THE TASK -
Reproduce the lines below exactly, starting at the one containing "What is the bounding box of the window" and stopping at the final line.

DATA RECORDS -
════════
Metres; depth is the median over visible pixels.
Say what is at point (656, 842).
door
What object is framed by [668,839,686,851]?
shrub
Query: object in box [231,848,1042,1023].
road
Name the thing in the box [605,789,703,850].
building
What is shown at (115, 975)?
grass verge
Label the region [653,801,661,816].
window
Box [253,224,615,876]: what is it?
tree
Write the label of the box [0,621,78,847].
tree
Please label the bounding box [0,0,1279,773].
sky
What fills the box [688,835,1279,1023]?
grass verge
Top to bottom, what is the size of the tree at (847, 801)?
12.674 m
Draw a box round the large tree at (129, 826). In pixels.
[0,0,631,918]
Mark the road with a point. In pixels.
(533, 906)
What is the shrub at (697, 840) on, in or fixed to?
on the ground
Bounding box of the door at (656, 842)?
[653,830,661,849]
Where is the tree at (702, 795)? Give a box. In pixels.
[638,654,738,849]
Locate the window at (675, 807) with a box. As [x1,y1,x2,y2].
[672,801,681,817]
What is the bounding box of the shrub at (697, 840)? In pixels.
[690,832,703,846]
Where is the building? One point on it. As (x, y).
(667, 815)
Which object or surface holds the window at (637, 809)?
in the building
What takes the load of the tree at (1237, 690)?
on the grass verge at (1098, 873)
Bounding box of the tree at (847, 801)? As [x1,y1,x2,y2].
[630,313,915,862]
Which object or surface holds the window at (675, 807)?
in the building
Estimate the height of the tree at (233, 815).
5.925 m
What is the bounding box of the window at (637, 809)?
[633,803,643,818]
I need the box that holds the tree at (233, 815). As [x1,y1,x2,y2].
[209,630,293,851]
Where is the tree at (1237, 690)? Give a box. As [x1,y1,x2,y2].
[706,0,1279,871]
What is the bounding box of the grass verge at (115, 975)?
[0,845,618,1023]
════════
SOLUTION -
What is the bounding box of the window at (637, 809)?
[633,803,643,818]
I need the box that holds the tree at (233, 815). As [x1,y1,x2,y2].
[209,630,293,851]
Where is the tree at (1237, 690)? Give a box. As [x1,y1,x2,y2].
[706,0,1279,871]
What is the bounding box of the grass verge at (115, 975)?
[0,845,618,1023]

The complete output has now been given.